Posted on her Facebook page, the work explores the history and natural wonder of the area, beginning with the words

"Every day,

Twice a day,

The moon pulls the salt water

From the Minas Basin,

Up the Portaupique [sic] River

Until it spills over the salt marsh...."

Later, a warning, and an acknowledgement of the terrible events that unfolded in Portapique, N.S., April 18 and 19 of 2020.

"Nature is not kind

But neither is it punitive.

Only people have the choice to live in harmony,

Or not."

The prolific and well-known artist admits the harmony in Portapique was irreparably shattered two years ago, when a gunman went on a rampage that would ultimately leave 22 people and an unborn child dead.

"I knew the people," Laking told CTV News Monday.

"They were neighbours and three of them were friends. And I spent my whole life - my adult life - the last 48 years - painting the beauty of Portapique. And then, all of a sudden, this would happen here? It's just unbelievable."

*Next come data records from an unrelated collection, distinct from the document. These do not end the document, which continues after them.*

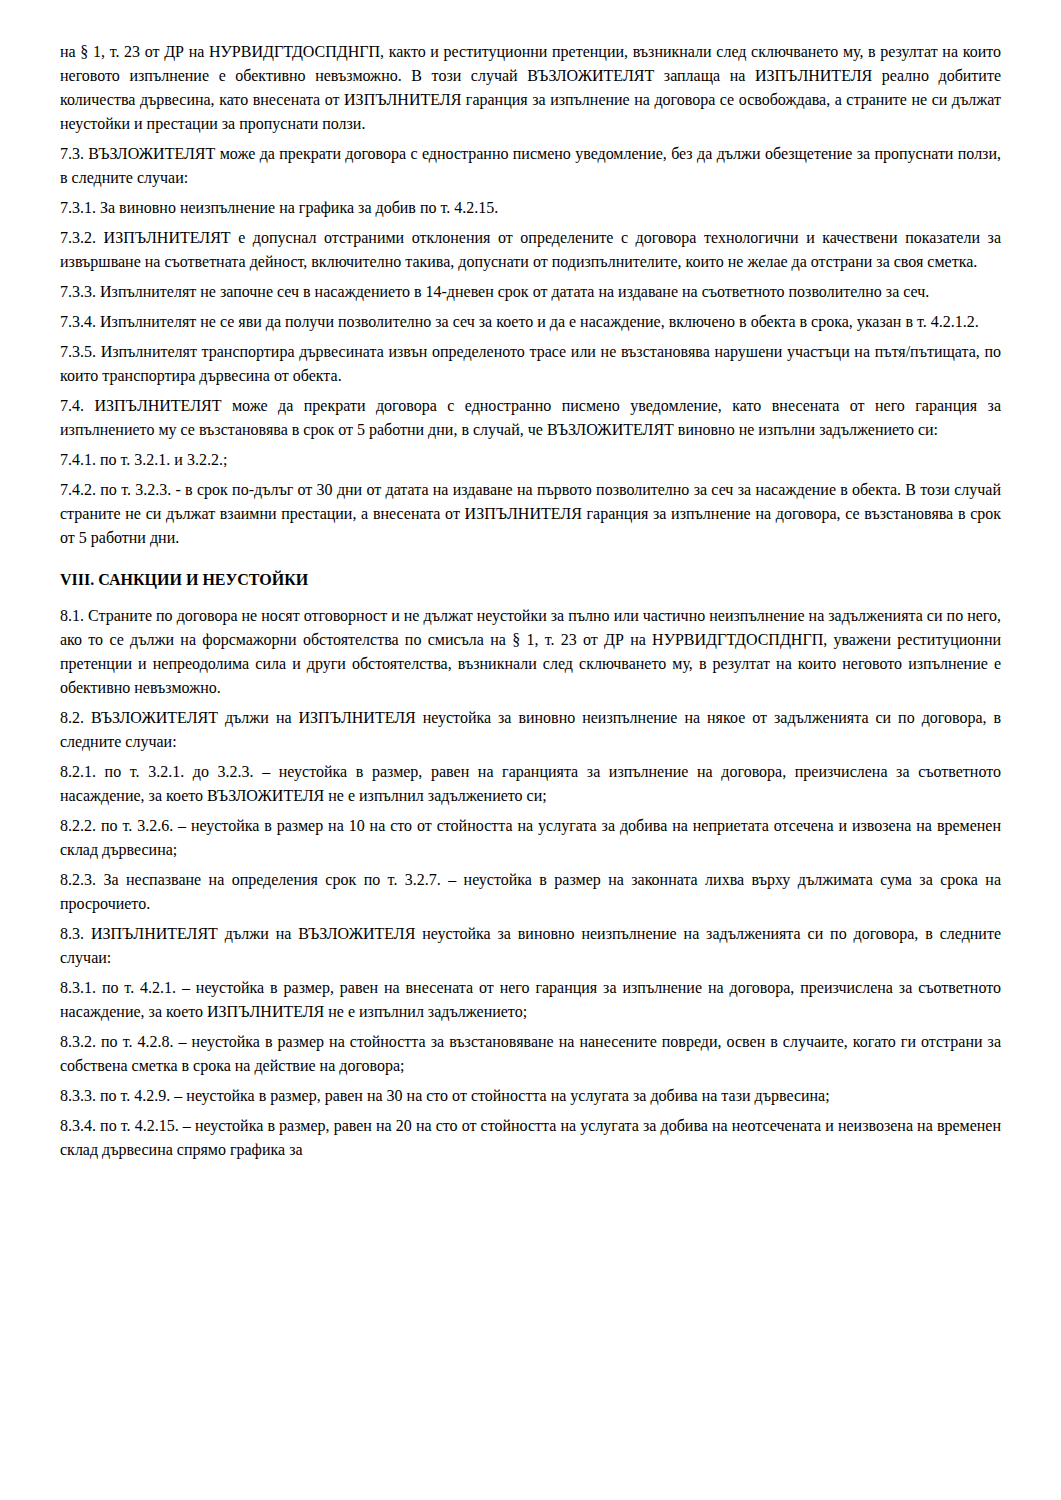на § 1, т. 23 от ДР на НУРВИДГТДОСПДНГП, както и реституционни претенции, възникнали след сключването му, в резултат на които неговото изпълнение е обективно невъзможно. В този случай ВЪЗЛОЖИТЕЛЯТ заплаща на ИЗПЪЛНИТЕЛЯ реално добитите количества дървесина, като внесената от ИЗПЪЛНИТЕЛЯ гаранция за изпълнение на договора се освобождава, а страните не си дължат неустойки и престации за пропуснати ползи.
7.3. ВЪЗЛОЖИТЕЛЯТ може да прекрати договора с едностранно писмено уведомление, без да дължи обезщетение за пропуснати ползи, в следните случаи:
7.3.1. За виновно неизпълнение на графика за добив по т. 4.2.15.
7.3.2. ИЗПЪЛНИТЕЛЯТ е допуснал отстраними отклонения от определените с договора технологични и качествени показатели за извършване на съответната дейност, включително такива, допуснати от подизпълнителите, които не желае да отстрани за своя сметка.
7.3.3. Изпълнителят не започне сеч в насаждението в 14-дневен срок от датата на издаване на съответното позволително за сеч.
7.3.4. Изпълнителят не се яви да получи позволително за сеч за което и да е насаждение, включено в обекта в срока, указан в т. 4.2.1.2.
7.3.5. Изпълнителят транспортира дървесината извън определеното трасе или не възстановява нарушени участъци на пътя/пътищата, по които транспортира дървесина от обекта.
7.4. ИЗПЪЛНИТЕЛЯТ може да прекрати договора с едностранно писмено уведомление, като внесената от него гаранция за изпълнението му се възстановява в срок от 5 работни дни, в случай, че ВЪЗЛОЖИТЕЛЯТ виновно не изпълни задължението си:
7.4.1. по т. 3.2.1. и 3.2.2.;
7.4.2. по т. 3.2.3. - в срок по-дълъг от 30 дни от датата на издаване на първото позволително за сеч за насаждение в обекта. В този случай страните не си дължат взаимни престации, а внесената от ИЗПЪЛНИТЕЛЯ гаранция за изпълнение на договора, се възстановява в срок от 5 работни дни.
VIII. САНКЦИИ И НЕУСТОЙКИ
8.1. Страните по договора не носят отговорност и не дължат неустойки за пълно или частично неизпълнение на задълженията си по него, ако то се дължи на форсмажорни обстоятелства по смисъла на § 1, т. 23 от ДР на НУРВИДГТДОСПДНГП, уважени реституционни претенции и непреодолима сила и други обстоятелства, възникнали след сключването му, в резултат на които неговото изпълнение е обективно невъзможно.
8.2. ВЪЗЛОЖИТЕЛЯТ дължи на ИЗПЪЛНИТЕЛЯ неустойка за виновно неизпълнение на някое от задълженията си по договора, в следните случаи:
8.2.1. по т. 3.2.1. до 3.2.3. – неустойка в размер, равен на гаранцията за изпълнение на договора, преизчислена за съответното насаждение, за което ВЪЗЛОЖИТЕЛЯ не е изпълнил задължението си;
8.2.2. по т. 3.2.6. – неустойка в размер на 10 на сто от стойността на услугата за добива на неприетата отсечена и извозена на временен склад дървесина;
8.2.3. За неспазване на определения срок по т. 3.2.7. – неустойка в размер на законната лихва върху дължимата сума за срока на просрочието.
8.3. ИЗПЪЛНИТЕЛЯТ дължи на ВЪЗЛОЖИТЕЛЯ неустойка за виновно неизпълнение на задълженията си по договора, в следните случаи:
8.3.1. по т. 4.2.1. – неустойка в размер, равен на внесената от него гаранция за изпълнение на договора, преизчислена за съответното насаждение, за което ИЗПЪЛНИТЕЛЯ не е изпълнил задължението;
8.3.2. по т. 4.2.8. – неустойка в размер на стойността за възстановяване на нанесените повреди, освен в случаите, когато ги отстрани за собствена сметка в срока на действие на договора;
8.3.3. по т. 4.2.9. – неустойка в размер, равен на 30 на сто от стойността на услугата за добива на тази дървесина;
8.3.4. по т. 4.2.15. – неустойка в размер, равен на 20 на сто от стойността на услугата за добива на неотсечената и неизвозена на временен склад дървесина спрямо графика за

Answers about what happened are slowly emerging from a public inquiry, but for the people of Portapique, healing remains a work in progress.

"I'm still really traumatized," Laking says. "It's been a really, really hard two years."

Ever inspired by her surroundings at home, Joy says the endless cycles of nature have brought her some comfort in the last couple of years, although for a time, she couldn't bring herself to pick-up a brush.

"Initially, I couldn't paint because I couldn't see beauty anywhere," she says.

Then, Laking decided the events of those two days would no longer dictate her life.

"I think we have to embrace both the bad and the good, and we can't just bury one, and we can't just stop seeing the beauty," she says - a theme reflected in her poem.

Now, with signs everywhere of a new season beginning in earnest, Laking remains hopeful others will begin to find healing and comfort.

"I mean, history is cyclical. But it seems to me that it's humans that really have the power to work together or to pull it all apart," says Laking.